The disclosure of order handling information; and

Amendments to municipal securities rules.

But for all of this, the SEC is not the only agency with a regulatory backlog. Also ahead in the coming weeks are also compliance deadlines for the Financial Crimes Enforcement Network’s Customer Due Diligence/Beneficial Ownership Rule and the New York Department of Financial Services cyber-security guidelines and attestation/certification requirements.

Centralized review process.

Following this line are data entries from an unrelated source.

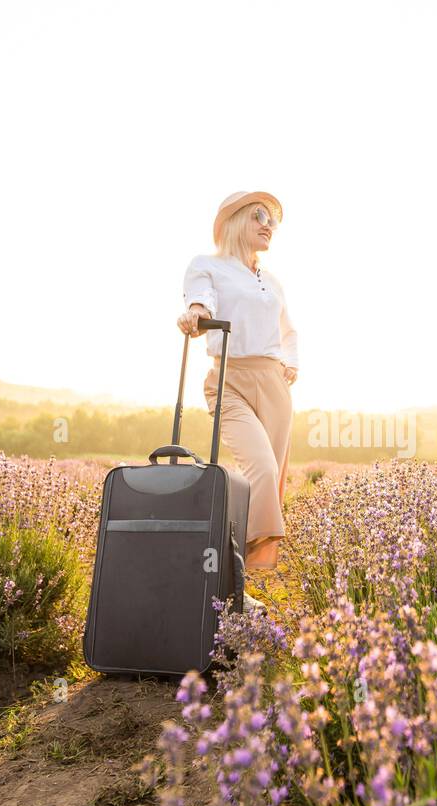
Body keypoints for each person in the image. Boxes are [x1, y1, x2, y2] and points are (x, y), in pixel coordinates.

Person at [176, 190, 298, 572]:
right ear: (233, 222)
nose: (268, 226)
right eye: (259, 216)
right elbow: (200, 297)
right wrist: (197, 310)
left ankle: (240, 579)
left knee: (272, 479)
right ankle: (229, 565)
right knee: (260, 467)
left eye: (273, 221)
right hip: (230, 379)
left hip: (273, 384)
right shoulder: (208, 266)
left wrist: (290, 363)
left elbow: (288, 330)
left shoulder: (272, 282)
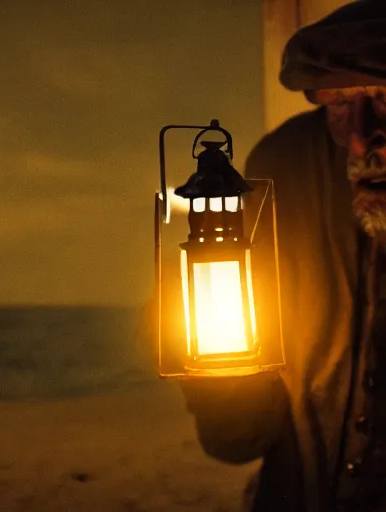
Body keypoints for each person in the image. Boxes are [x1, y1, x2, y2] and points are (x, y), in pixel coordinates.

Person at [171, 1, 386, 510]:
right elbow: (236, 439)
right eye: (337, 104)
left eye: (383, 97)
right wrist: (211, 365)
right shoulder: (283, 169)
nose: (361, 137)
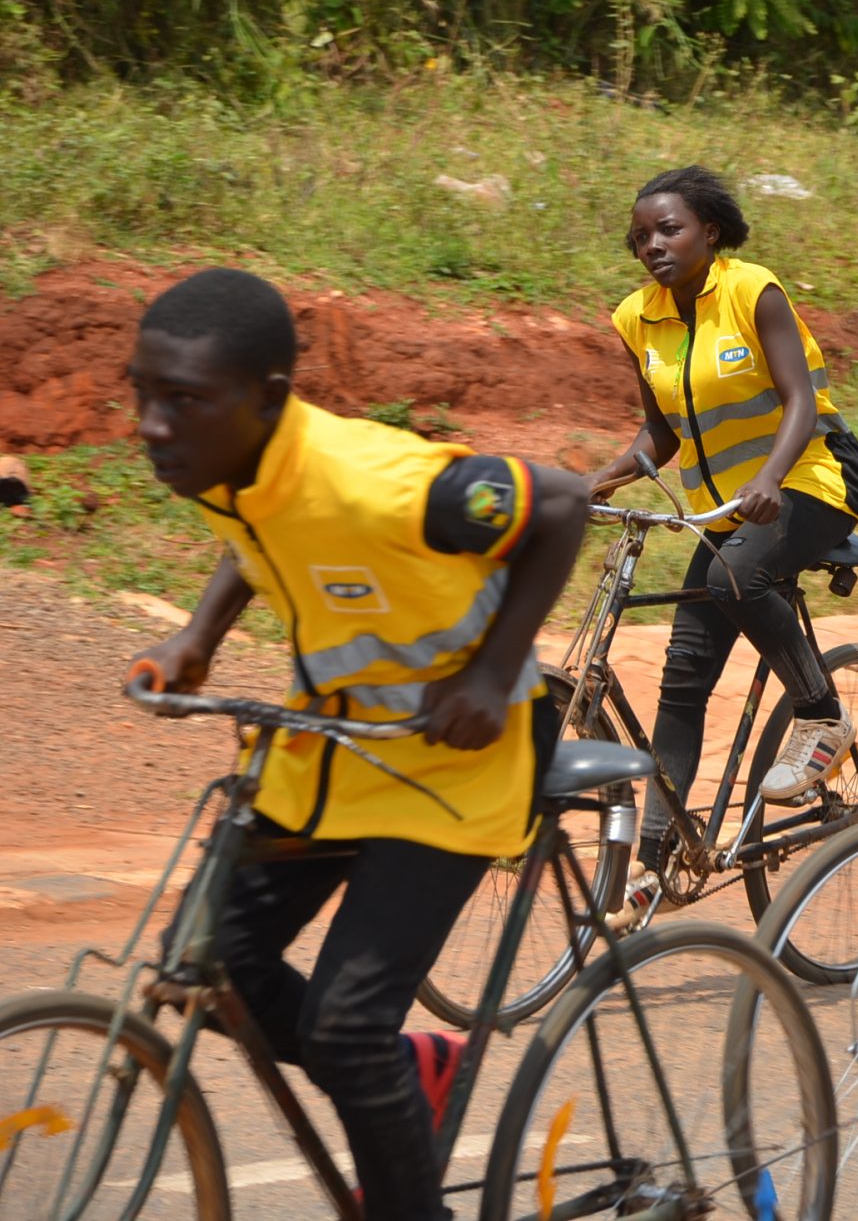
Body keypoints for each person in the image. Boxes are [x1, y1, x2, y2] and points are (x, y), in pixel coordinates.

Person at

Speaking at a Brookings Institution event on Jan. 26, Office of Information and Regulatory Affairs Administrator Neomi Rao, President Trump’s “regulatory czar,” said that what was initially a plan to purge two old regulations for every new one ended up having a ratio of 22 for 1.

Those efforts will continue in Year Two of the Trump administration, she said. “We want to make sure that they are working to solve an actual problem,” she said of rules and the agencies that craft them. “We want to make sure here is some reason for the government to act, such as a substantial market failure… Even when we are satisfied that an agency has legal authority and a regulation may be necessary, we what to make sure that agencies work in a manner that gives fair notice to the public and respects due process.”

Rao added that regulators should be deterred from using guidance, letters, FAQs, and speeches as a way to implement new regulations without due process.

“Agencies are continuing to move forward with regulations that are required by statute or that they think are necessary to meet certain statutory goals,” she added. “I don’t think there is anything in our system that is really stopping that from happening.”

Rao, however, hinted that efforts may be afoot to bring independent agencies (SEC, Federal Reserve, and IRS) further into the centralized review process.

"It's something we're thinking about and considering," she said. While Trump appointments are already likely reform minded, there may still be room to give agencies “a bigger push” in areas like cost/benefit assessments and paperwork reduction.